Once a secure session has been established, the victim will now see this legitimate authentication prompt displayed by Microsoft Outlook:
This is the last stage of this attack – the victim will input their credentials into this dialog box, which in turn, will send the credentials to our web server. The credentials now appear in our logs.
Mitigation
Mitigating the issue of Autodiscover leaks is important as we have previously demonstrated. In order to mitigate this issue, two separate approaches are required:
- One approach needs to be implemented by the general public who use Exchange-based technologies such as Outlook or ActiveSync (Microsoft’s mobile Exchange synchronization protocol) and the other approach should be implemented by software developers/vendors who are implementing the Autodiscover protocol in their products:
- For the general public:Make sure that you are actively blocking Autodiscover. domains (such as Autodiscover.com/Autodiscover.com.cn, etc) in your firewall.
- When deploying/configuring Exchange setups, make sure that support for basic authentication is disabled – using HTTP basic authentication is the same as sending a password in clear text over the wire.
- A comprehensive textual list of all top level domains can be found in the following url: https://data.iana.org/TLD/tlds-alpha-by-domain.txt
- We have prepared a txt file with all possible Autodiscover.TLD domains which can be added to your local hosts file or firewall configuration in order to mitigate the risk of having such Autodiscover domains resolve.
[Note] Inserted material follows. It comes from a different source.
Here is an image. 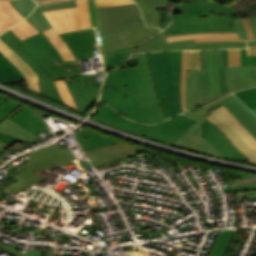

Please check our github repository for more information:
https://github.com/guardicore/labs_campaigns/tree/master/Autodiscover
- We have prepared a txt file with all possible Autodiscover.TLD domains which can be added to your local hosts file or firewall configuration in order to mitigate the risk of having such Autodiscover domains resolve. Please check our github repository for more information:
3. For software vendors and developers:
- Make sure that when you are implementing the Autodiscover protocol in your product you are not letting it “fail upwards”, meaning that domains such as “Autodiscover.” should never be constructed by the “back-off” algorithm.
Conclusion
In this document, we discussed the implications of the basic design flaw within the Autodiscover protocol (the “back-off” algorithm) and demonstrated that if an attacker controls top-level Autodiscover domains (or if the attacker has the ability to conduct a DNS-poisoning attack using these domains), they can easily consume valid domain credentials from these leaky Autodiscover requests.
Oftentimes, attackers will try to cause users to send them their credentials by applying various techniques, whether technical or through social engineering. However, this incident shows us that passwords can be leaked outside of the organization’s perimeter by a protocol that was meant to streamline the IT department’s operations with regards to email client configuration without anyone from the IT or security department even being aware of it, which emphasises the importance of proper segmentation and Zero trust.
We, at Guardicore Labs, are continuing our ongoing efforts to secure networks, applications, and protocols alike by finding, alerting and disclosing such issues.